## What you should do
Gather every line below that contains the word "keys", and copy each one out. Matches must agree in case.

****************************************

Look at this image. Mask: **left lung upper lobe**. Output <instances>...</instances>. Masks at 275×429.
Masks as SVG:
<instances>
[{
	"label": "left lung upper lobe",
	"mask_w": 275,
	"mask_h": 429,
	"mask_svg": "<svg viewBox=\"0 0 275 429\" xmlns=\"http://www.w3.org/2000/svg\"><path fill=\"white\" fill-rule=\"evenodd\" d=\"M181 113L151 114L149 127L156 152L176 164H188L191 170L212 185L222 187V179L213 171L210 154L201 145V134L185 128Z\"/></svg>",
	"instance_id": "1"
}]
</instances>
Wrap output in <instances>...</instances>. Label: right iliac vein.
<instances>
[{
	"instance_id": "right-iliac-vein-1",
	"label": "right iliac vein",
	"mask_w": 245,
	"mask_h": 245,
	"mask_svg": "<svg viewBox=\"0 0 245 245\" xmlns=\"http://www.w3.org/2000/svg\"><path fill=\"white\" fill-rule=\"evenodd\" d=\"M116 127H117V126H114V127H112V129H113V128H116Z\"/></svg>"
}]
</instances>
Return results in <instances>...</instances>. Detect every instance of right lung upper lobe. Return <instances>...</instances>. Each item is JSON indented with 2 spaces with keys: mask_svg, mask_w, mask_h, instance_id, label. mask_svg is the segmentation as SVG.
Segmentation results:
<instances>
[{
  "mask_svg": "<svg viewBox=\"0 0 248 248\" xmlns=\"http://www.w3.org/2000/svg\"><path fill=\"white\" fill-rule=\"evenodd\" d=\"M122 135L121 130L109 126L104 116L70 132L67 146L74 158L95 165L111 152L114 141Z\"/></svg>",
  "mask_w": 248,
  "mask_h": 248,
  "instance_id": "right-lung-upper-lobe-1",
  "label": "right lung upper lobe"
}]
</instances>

****************************************

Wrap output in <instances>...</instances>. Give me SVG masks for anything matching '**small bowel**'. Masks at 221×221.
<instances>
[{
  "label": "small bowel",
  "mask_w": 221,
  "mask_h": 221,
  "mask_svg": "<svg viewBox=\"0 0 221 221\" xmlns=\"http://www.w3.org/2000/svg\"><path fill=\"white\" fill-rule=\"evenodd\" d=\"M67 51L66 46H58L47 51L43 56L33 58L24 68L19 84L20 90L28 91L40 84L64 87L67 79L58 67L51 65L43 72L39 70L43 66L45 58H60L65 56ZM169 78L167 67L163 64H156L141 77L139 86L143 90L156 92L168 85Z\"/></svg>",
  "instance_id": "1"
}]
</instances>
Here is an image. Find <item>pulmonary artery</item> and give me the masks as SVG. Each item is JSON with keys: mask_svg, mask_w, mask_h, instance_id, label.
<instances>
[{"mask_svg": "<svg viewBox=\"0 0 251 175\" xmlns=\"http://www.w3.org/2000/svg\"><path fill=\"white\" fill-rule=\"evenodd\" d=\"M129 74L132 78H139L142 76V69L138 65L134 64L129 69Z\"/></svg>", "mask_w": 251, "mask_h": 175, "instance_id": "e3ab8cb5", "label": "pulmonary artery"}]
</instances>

****************************************

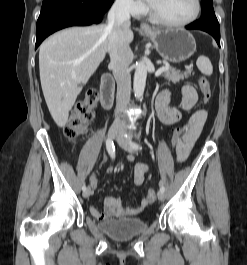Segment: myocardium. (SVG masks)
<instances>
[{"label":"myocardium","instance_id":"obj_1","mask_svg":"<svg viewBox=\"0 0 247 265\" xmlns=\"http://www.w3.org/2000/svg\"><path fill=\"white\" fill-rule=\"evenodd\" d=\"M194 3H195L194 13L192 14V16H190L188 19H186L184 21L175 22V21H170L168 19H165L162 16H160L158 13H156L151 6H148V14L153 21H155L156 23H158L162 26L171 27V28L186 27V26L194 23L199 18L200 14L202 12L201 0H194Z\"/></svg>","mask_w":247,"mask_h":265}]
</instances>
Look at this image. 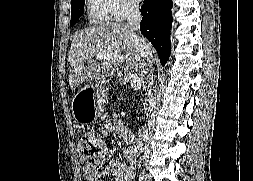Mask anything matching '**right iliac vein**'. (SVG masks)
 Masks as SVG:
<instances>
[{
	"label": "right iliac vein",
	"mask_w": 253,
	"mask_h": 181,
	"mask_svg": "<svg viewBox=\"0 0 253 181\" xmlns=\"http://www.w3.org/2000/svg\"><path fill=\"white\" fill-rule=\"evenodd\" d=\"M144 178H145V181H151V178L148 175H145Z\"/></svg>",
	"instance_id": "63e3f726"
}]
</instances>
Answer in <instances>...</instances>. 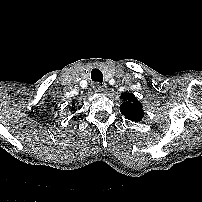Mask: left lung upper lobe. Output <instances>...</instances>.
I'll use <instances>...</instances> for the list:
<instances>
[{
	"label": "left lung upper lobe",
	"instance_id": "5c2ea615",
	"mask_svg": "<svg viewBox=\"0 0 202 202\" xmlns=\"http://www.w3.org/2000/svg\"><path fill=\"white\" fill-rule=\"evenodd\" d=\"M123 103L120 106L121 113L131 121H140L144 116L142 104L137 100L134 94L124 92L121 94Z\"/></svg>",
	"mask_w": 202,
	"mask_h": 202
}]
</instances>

****************************************

## Written solution
Return results in <instances>...</instances>. Detect every instance of right lung upper lobe. Return <instances>...</instances>. Each item is JSON indented with 2 spaces with keys: mask_svg, mask_w, mask_h, instance_id, label. mask_svg is the segmentation as SVG.
Here is an image. Find <item>pulmonary artery</item> and give me the masks as SVG. Each item is JSON with keys: mask_svg, mask_w, mask_h, instance_id, label.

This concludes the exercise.